══ EXTRACT

At the beginning of summer, hundreds of students at Lyman High School in central Florida went home with yearbooks, ready to look back on the best moments and memories of the school year they had just wrapped up. However, all was not smooth sailing as controversy regarding a particular page focused on LGBTQ identities erupted almost instantaneously. 

The page in question was headlined “Words to live by” and featured definitions for various terms describing sexual orientations and gender identities, such as “genderfluid”, “pansexual” and “cisgender”. The definitions were shown alongside photos of students with quotes describing how students across the Lyman campus felt about inclusivity and representation of LGBTQ identities. 

“I think [the spread] was valuable,” senior Luke Satterlee said. “It made the students feel safe in their skin and respected by themselves.”

Some parents of students took issue with the spread, claiming that the content was inappropriate and contributed to the sexualization of minors. Enough complaints were made to result in the yearbook being taken under review by the district. The controversy took place almost a year exactly after a separate one regarding the Lyman yearbook’s inclusion of photos from student protests of the Florida HB 1557 bill, dubbed by some as the “Don’t Say Gay” bill.

════

Return the stretch of the yearbook article from "At the beginning" through "erupted almost instantaneously.", copied word for word.

══ INFORMATION SHOWN

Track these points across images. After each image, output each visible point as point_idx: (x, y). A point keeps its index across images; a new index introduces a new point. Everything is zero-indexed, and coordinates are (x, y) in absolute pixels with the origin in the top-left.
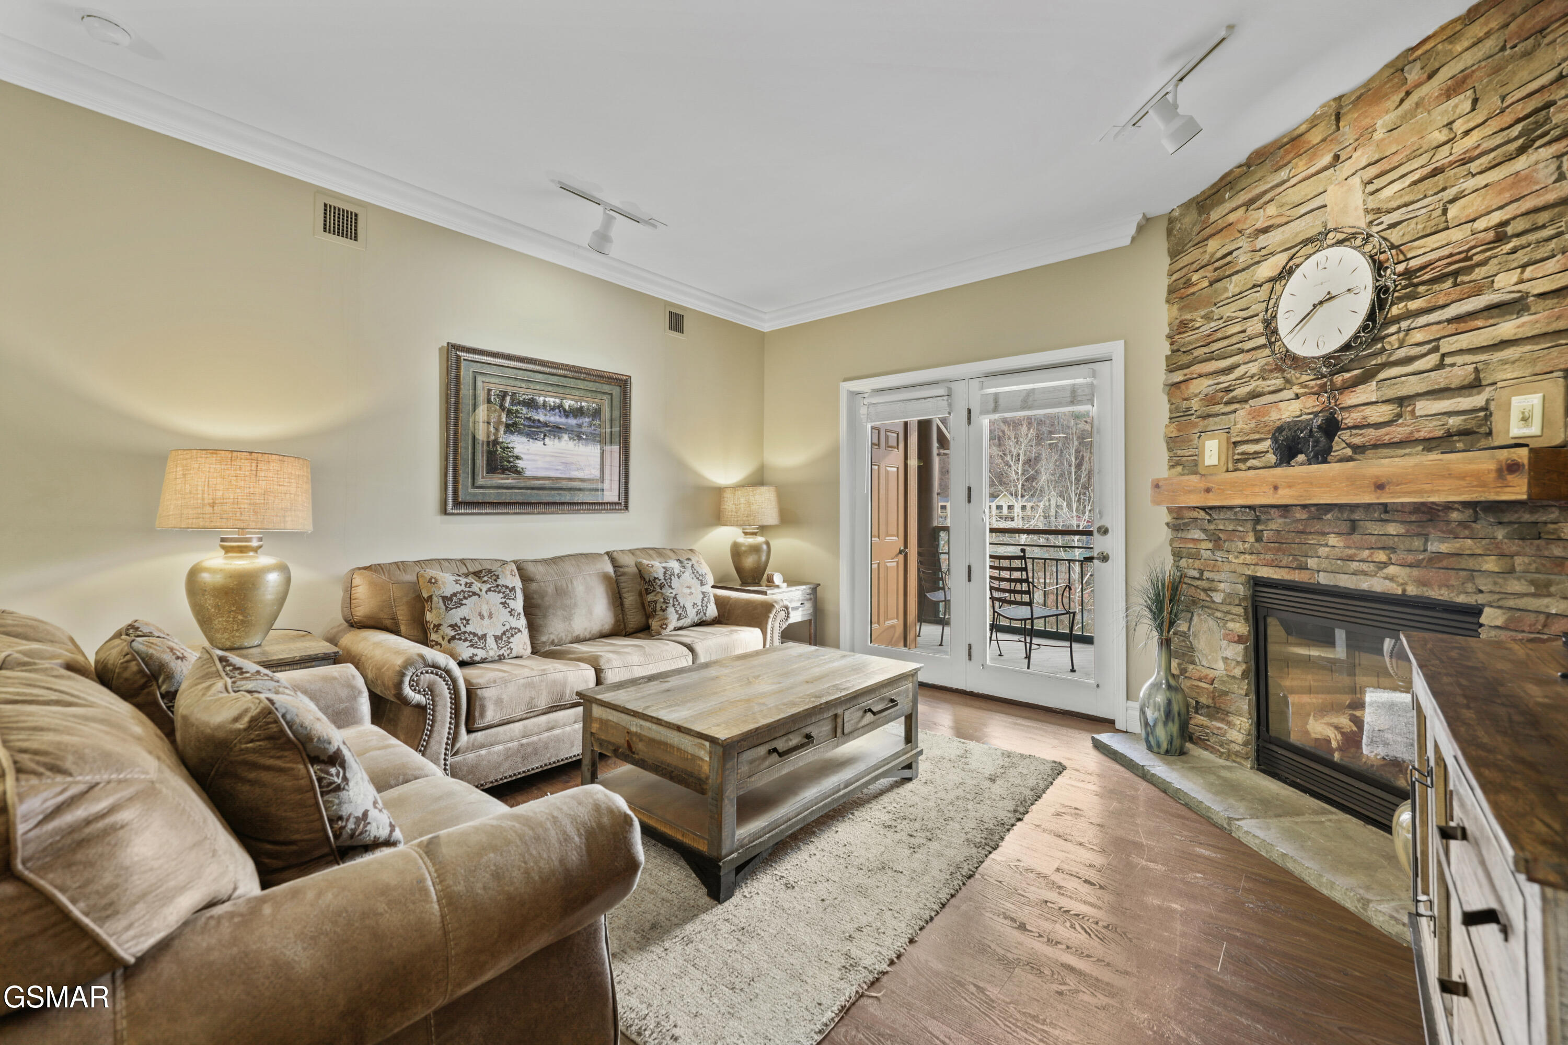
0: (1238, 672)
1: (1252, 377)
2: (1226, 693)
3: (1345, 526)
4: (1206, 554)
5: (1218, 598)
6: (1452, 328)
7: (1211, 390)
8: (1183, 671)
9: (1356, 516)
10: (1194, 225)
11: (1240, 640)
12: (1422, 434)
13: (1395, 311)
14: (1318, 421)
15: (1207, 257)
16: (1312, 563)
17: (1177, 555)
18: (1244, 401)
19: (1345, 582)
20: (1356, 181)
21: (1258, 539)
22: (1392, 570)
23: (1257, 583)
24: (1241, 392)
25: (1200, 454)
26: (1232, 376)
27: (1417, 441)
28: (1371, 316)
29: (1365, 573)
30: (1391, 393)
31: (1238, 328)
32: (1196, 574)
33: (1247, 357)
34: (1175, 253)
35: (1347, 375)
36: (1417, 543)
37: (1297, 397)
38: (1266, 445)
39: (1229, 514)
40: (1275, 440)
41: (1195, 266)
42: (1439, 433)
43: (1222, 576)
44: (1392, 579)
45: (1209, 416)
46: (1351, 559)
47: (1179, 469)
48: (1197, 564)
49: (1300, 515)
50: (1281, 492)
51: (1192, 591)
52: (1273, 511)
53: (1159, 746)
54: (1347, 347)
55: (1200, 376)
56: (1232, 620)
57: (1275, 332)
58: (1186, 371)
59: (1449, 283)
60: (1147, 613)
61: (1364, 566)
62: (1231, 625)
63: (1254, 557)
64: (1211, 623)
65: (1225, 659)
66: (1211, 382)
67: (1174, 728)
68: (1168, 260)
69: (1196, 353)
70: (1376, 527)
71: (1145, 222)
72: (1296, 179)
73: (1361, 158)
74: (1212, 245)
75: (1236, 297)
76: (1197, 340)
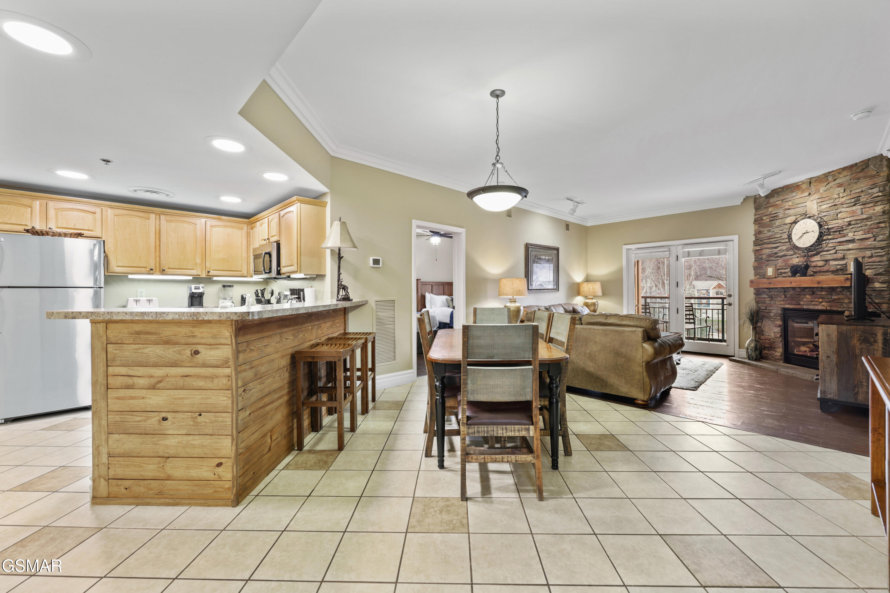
0: (779, 335)
1: (784, 250)
2: (774, 342)
3: (811, 293)
4: (767, 302)
5: (772, 315)
6: (838, 244)
7: (770, 253)
8: (759, 338)
10: (764, 202)
11: (779, 326)
12: (831, 270)
13: (825, 238)
14: (803, 266)
15: (768, 213)
16: (801, 303)
17: (757, 302)
18: (781, 257)
19: (811, 307)
20: (815, 202)
21: (785, 297)
22: (823, 303)
23: (785, 310)
24: (780, 254)
25: (767, 272)
26: (777, 250)
27: (830, 271)
28: (818, 239)
29: (816, 305)
30: (824, 259)
31: (779, 236)
32: (764, 308)
33: (783, 244)
34: (757, 209)
35: (812, 253)
36: (830, 296)
37: (798, 257)
38: (789, 270)
39: (776, 290)
40: (791, 270)
41: (764, 214)
42: (835, 269)
43: (773, 308)
44: (823, 306)
45: (769, 261)
46: (812, 301)
47: (758, 276)
48: (765, 305)
49: (799, 290)
50: (793, 284)
51: (763, 313)
52: (790, 289)
53: (753, 358)
54: (812, 246)
55: (766, 248)
56: (777, 321)
57: (791, 238)
58: (761, 246)
59: (838, 233)
60: (748, 320)
61: (816, 303)
62: (776, 322)
63: (784, 302)
64: (770, 322)
65: (774, 332)
66: (770, 251)
67: (758, 352)
68: (754, 211)
69: (765, 241)
70: (819, 293)
71: (746, 199)
72: (798, 197)
73: (816, 196)
74: (770, 209)
75: (779, 226)
76: (765, 237)
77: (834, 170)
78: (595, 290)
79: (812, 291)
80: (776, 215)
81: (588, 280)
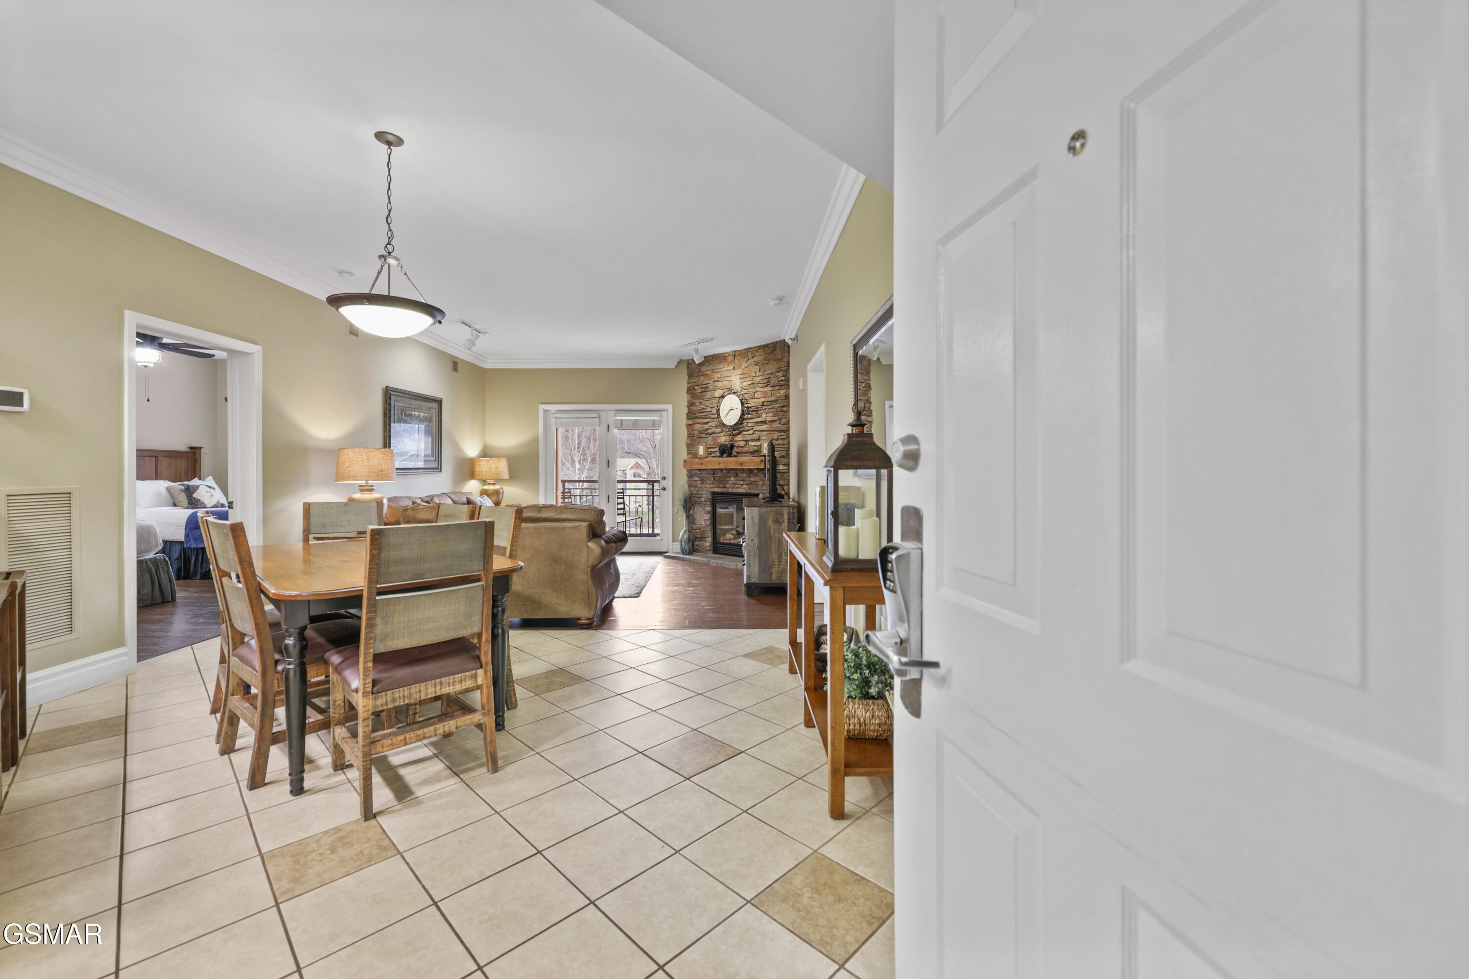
0: (708, 523)
1: (713, 427)
2: (704, 531)
3: (735, 475)
4: (699, 485)
5: (702, 500)
6: (755, 424)
7: (701, 429)
8: (692, 527)
9: (737, 472)
10: (697, 369)
11: (709, 513)
12: (750, 451)
13: (745, 417)
14: (729, 445)
15: (700, 383)
16: (727, 486)
17: (690, 486)
18: (711, 434)
19: (735, 490)
20: (738, 377)
21: (714, 480)
22: (744, 486)
23: (714, 493)
24: (710, 431)
25: (698, 451)
26: (707, 426)
28: (741, 417)
29: (738, 488)
30: (744, 439)
31: (709, 410)
32: (696, 493)
33: (712, 420)
34: (690, 375)
35: (736, 432)
36: (749, 479)
37: (725, 436)
38: (717, 449)
39: (707, 472)
40: (719, 449)
41: (696, 384)
42: (753, 451)
43: (704, 492)
44: (744, 488)
45: (700, 438)
46: (736, 484)
47: (691, 455)
48: (696, 489)
50: (721, 465)
51: (695, 499)
52: (718, 470)
53: (686, 552)
54: (735, 424)
55: (698, 423)
56: (708, 507)
57: (719, 414)
58: (693, 420)
59: (755, 413)
60: (682, 507)
61: (739, 486)
62: (706, 508)
63: (713, 485)
64: (701, 509)
65: (704, 520)
66: (701, 426)
67: (690, 545)
68: (687, 378)
69: (697, 415)
70: (741, 475)
71: (680, 362)
72: (725, 369)
73: (738, 371)
74: (702, 379)
75: (709, 399)
76: (697, 410)
77: (753, 346)
78: (500, 469)
79: (736, 472)
80: (707, 386)
81: (486, 454)
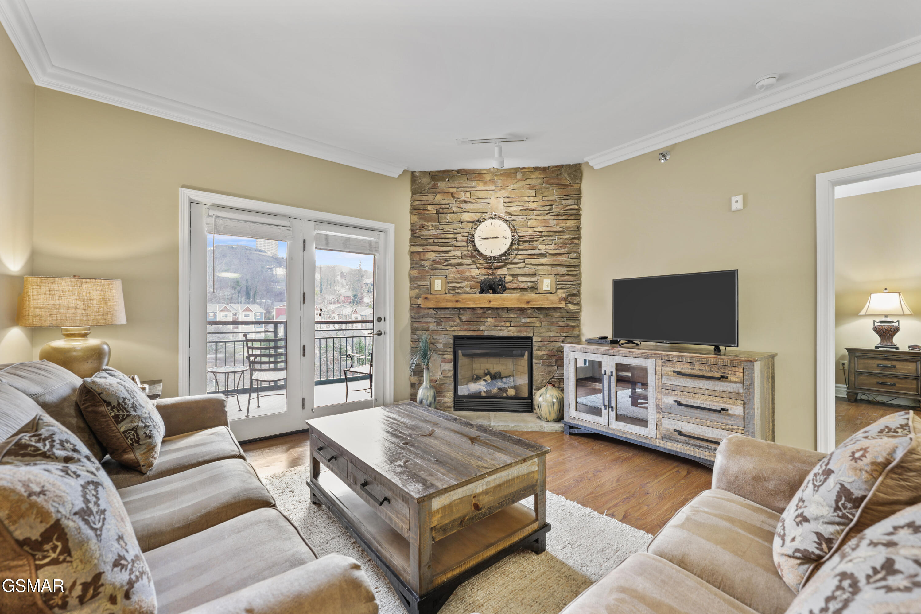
0: (448, 374)
1: (458, 257)
2: (442, 384)
3: (495, 315)
4: (432, 328)
5: (440, 346)
6: (529, 257)
7: (438, 259)
9: (499, 311)
10: (428, 184)
11: (449, 361)
12: (521, 287)
15: (435, 202)
16: (482, 328)
17: (414, 329)
19: (494, 334)
20: (501, 200)
21: (459, 320)
22: (511, 328)
23: (456, 338)
25: (431, 284)
27: (520, 288)
28: (509, 248)
29: (501, 330)
30: (512, 273)
31: (452, 236)
32: (427, 336)
34: (415, 192)
35: (499, 264)
36: (518, 320)
37: (481, 268)
39: (447, 311)
41: (428, 202)
42: (526, 287)
43: (441, 337)
45: (436, 269)
46: (496, 325)
47: (418, 290)
48: (428, 332)
49: (480, 311)
50: (492, 303)
52: (468, 310)
54: (502, 255)
55: (432, 251)
56: (448, 354)
57: (473, 242)
58: (423, 247)
59: (527, 244)
62: (445, 356)
63: (458, 327)
64: (437, 356)
65: (443, 371)
66: (438, 255)
68: (411, 194)
69: (431, 241)
70: (506, 315)
71: (405, 171)
72: (479, 188)
73: (503, 193)
74: (439, 196)
75: (449, 223)
76: (430, 235)
77: (526, 166)
79: (497, 311)
80: (448, 206)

════

SOLUTION TO THIS EXERCISE:
At the beginning of summer, hundreds of students at Lyman High School in central Florida went home with yearbooks, ready to look back on the best moments and memories of the school year they had just wrapped up. However, all was not smooth sailing as controversy regarding a particular page focused on LGBTQ identities erupted almost instantaneously.